Take nothing but the lines from the one with "in total reading" through the one with "Stress. The force" in the entries below, both ends kept, and return them exactly with pictures left out.
**** Excerpted data ****
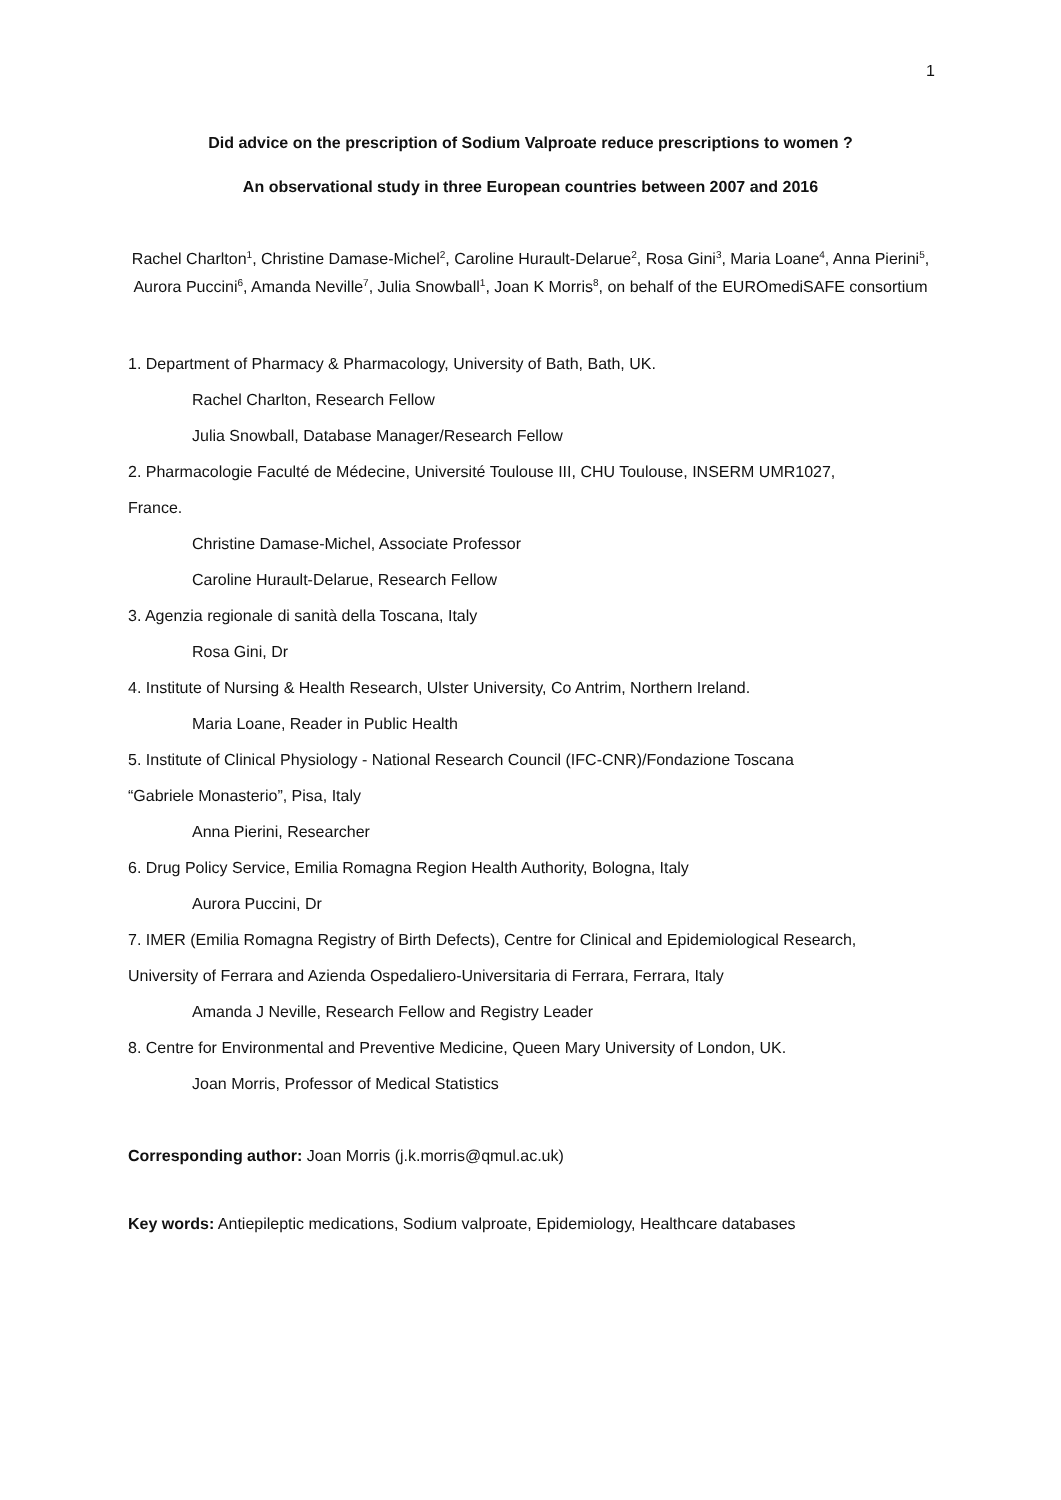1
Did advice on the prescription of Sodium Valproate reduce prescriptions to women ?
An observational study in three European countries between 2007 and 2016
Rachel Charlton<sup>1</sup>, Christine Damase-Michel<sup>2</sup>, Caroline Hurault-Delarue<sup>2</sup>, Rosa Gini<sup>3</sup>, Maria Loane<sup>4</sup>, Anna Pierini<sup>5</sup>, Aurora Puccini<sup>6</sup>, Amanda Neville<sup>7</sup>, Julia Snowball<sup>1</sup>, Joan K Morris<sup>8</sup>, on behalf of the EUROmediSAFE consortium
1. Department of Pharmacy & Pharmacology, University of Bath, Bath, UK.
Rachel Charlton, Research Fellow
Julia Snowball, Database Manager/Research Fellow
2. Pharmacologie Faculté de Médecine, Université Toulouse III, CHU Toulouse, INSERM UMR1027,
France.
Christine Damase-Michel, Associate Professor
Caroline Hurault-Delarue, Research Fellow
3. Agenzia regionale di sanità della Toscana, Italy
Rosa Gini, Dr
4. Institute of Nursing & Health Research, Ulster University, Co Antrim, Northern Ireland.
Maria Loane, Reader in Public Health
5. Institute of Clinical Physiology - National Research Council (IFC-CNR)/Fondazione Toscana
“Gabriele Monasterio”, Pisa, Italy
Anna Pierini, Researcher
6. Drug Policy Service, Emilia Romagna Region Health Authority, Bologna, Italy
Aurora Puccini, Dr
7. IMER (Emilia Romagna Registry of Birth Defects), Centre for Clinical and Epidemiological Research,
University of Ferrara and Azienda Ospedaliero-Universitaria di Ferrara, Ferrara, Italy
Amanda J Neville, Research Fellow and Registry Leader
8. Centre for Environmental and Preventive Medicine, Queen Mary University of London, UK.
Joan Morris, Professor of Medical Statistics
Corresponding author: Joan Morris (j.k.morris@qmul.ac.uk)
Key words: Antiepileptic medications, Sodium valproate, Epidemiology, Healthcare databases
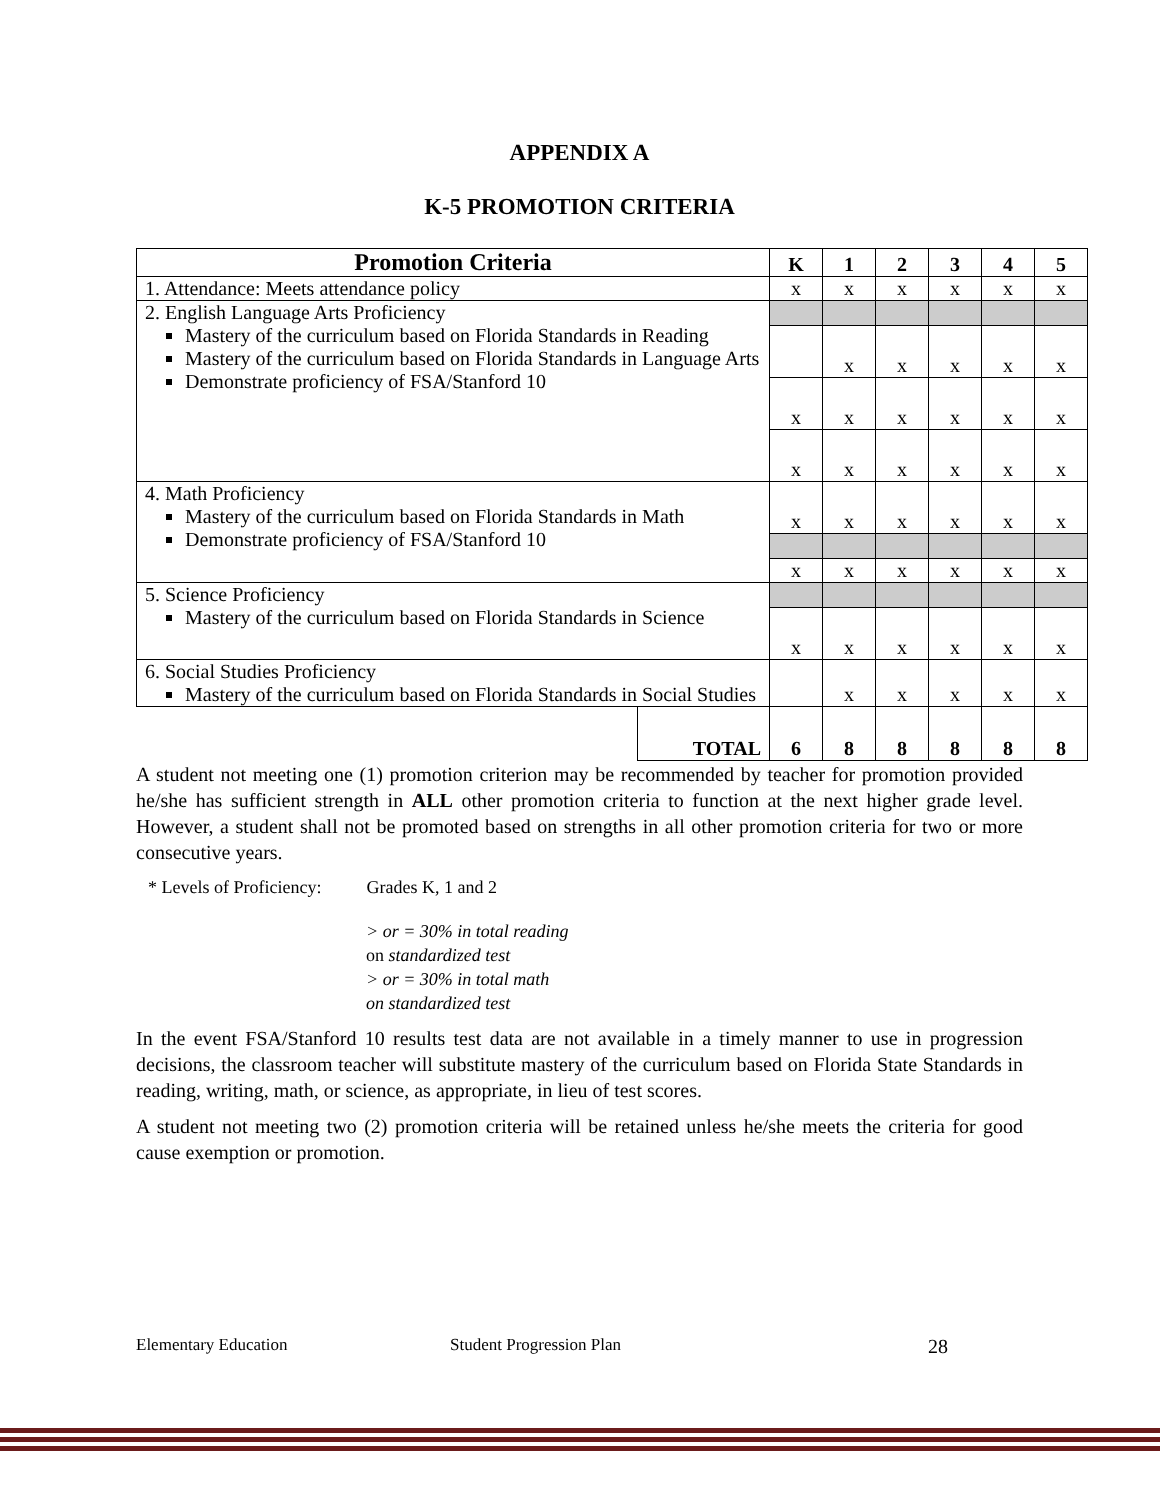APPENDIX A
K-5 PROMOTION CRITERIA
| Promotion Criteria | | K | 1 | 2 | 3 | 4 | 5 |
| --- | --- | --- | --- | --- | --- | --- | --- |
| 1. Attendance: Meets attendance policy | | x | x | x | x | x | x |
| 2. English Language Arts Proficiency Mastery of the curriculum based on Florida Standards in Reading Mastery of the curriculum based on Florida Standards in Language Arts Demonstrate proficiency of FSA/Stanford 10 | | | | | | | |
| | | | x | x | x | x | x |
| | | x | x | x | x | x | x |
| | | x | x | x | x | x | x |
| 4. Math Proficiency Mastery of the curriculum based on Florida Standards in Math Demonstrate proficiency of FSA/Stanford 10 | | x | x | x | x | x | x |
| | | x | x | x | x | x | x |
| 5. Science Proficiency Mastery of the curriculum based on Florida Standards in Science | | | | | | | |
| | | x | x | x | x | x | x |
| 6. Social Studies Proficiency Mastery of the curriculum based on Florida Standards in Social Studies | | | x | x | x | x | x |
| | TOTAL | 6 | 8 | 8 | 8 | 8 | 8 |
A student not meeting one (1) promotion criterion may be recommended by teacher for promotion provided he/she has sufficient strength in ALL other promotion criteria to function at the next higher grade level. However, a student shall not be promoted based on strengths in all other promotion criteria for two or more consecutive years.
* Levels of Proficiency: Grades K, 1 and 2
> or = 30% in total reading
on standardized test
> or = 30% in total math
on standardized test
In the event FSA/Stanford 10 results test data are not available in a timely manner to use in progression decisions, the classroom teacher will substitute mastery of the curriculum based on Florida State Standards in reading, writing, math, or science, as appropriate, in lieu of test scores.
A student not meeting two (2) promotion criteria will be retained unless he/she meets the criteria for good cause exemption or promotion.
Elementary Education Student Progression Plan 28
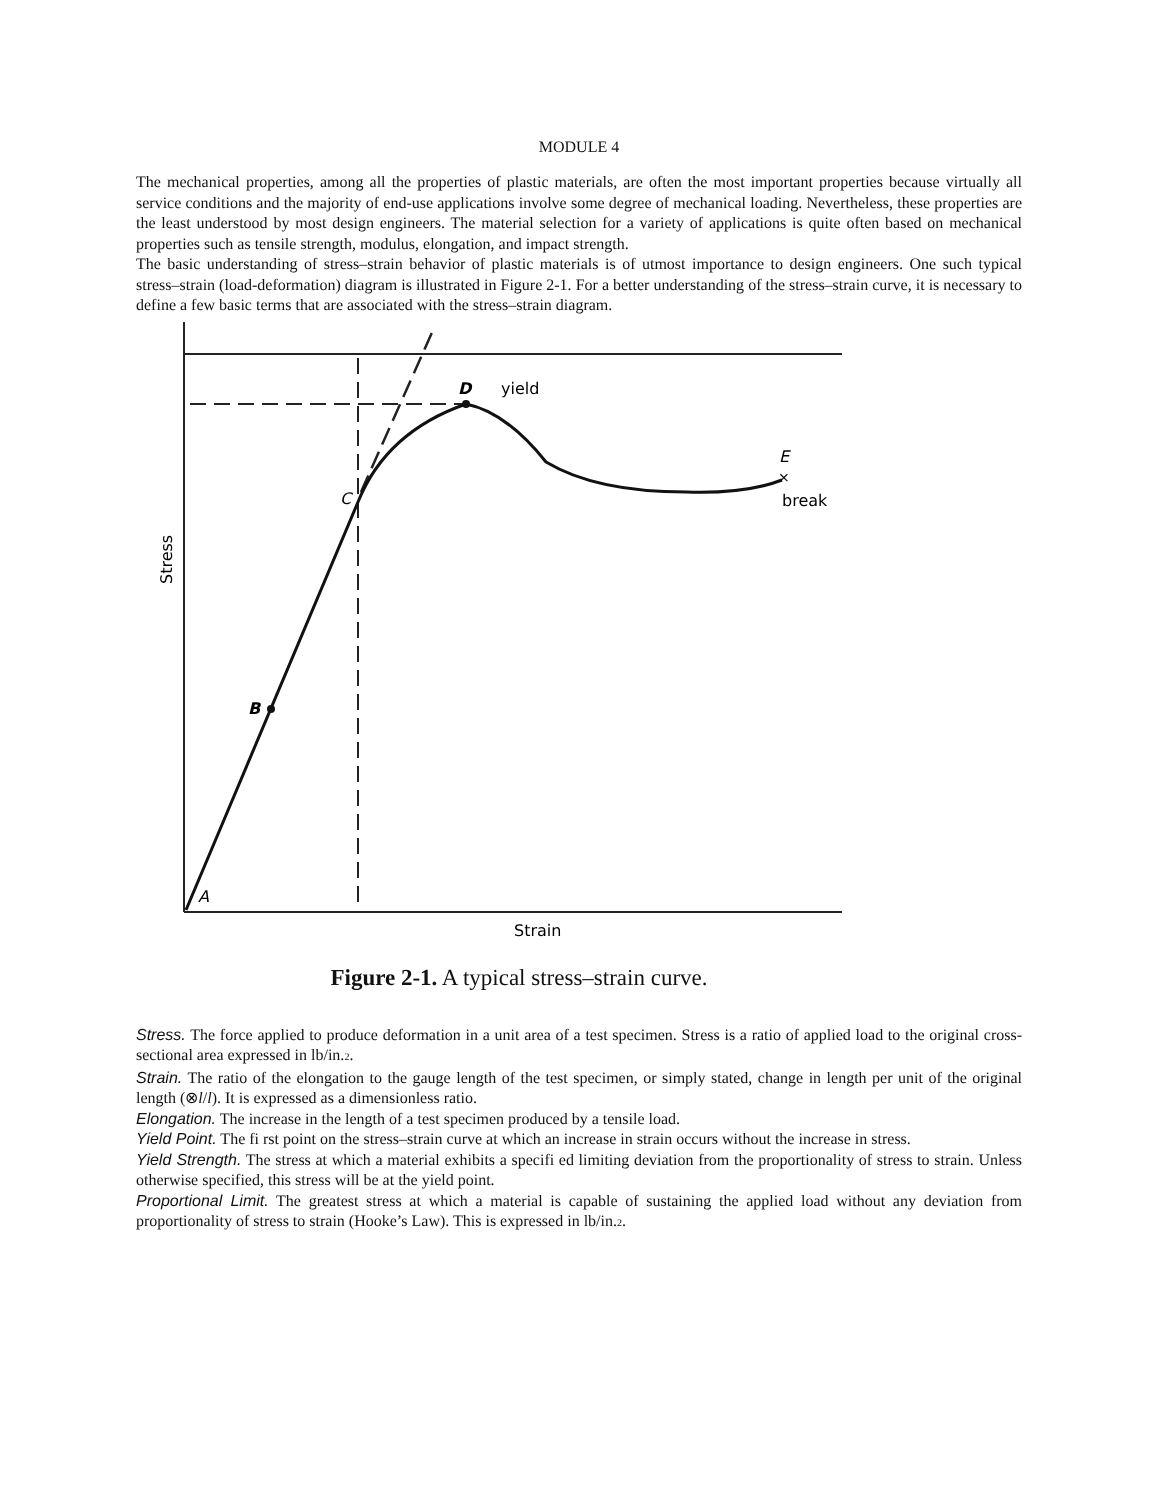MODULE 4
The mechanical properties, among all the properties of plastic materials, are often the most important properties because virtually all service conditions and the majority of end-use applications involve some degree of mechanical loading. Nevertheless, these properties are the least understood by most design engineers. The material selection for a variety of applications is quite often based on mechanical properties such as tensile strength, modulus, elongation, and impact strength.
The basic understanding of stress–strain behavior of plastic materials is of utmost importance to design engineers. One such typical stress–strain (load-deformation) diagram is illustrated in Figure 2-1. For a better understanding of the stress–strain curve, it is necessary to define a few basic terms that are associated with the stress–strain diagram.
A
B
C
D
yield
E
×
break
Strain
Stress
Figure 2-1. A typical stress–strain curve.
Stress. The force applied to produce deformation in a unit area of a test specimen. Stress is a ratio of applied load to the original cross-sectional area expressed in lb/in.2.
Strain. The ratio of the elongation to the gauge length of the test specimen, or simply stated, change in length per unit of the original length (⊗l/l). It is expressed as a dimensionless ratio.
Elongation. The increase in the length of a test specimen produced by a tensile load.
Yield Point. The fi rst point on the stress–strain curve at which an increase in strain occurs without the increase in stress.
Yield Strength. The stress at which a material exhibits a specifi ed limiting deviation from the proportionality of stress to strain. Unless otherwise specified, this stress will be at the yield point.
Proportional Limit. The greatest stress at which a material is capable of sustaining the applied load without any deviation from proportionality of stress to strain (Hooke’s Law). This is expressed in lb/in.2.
****
▶ [Task solution]:
> or = 30% in total reading
on standardized test
> or = 30% in total math
on standardized test
In the event FSA/Stanford 10 results test data are not available in a timely manner to use in progression decisions, the classroom teacher will substitute mastery of the curriculum based on Florida State Standards in reading, writing, math, or science, as appropriate, in lieu of test scores.
A student not meeting two (2) promotion criteria will be retained unless he/she meets the criteria for good cause exemption or promotion.
Elementary Education Student Progression Plan 28
MODULE 4
The mechanical properties, among all the properties of plastic materials, are often the most important properties because virtually all service conditions and the majority of end-use applications involve some degree of mechanical loading. Nevertheless, these properties are the least understood by most design engineers. The material selection for a variety of applications is quite often based on mechanical properties such as tensile strength, modulus, elongation, and impact strength.
The basic understanding of stress–strain behavior of plastic materials is of utmost importance to design engineers. One such typical stress–strain (load-deformation) diagram is illustrated in Figure 2-1. For a better understanding of the stress–strain curve, it is necessary to define a few basic terms that are associated with the stress–strain diagram.
A
B
C
D
yield
E
×
break
Strain
Stress
Figure 2-1. A typical stress–strain curve.
Stress. The force applied to produce deformation in a unit area of a test specimen. Stress is a ratio of applied load to the original cross-sectional area expressed in lb/in.2.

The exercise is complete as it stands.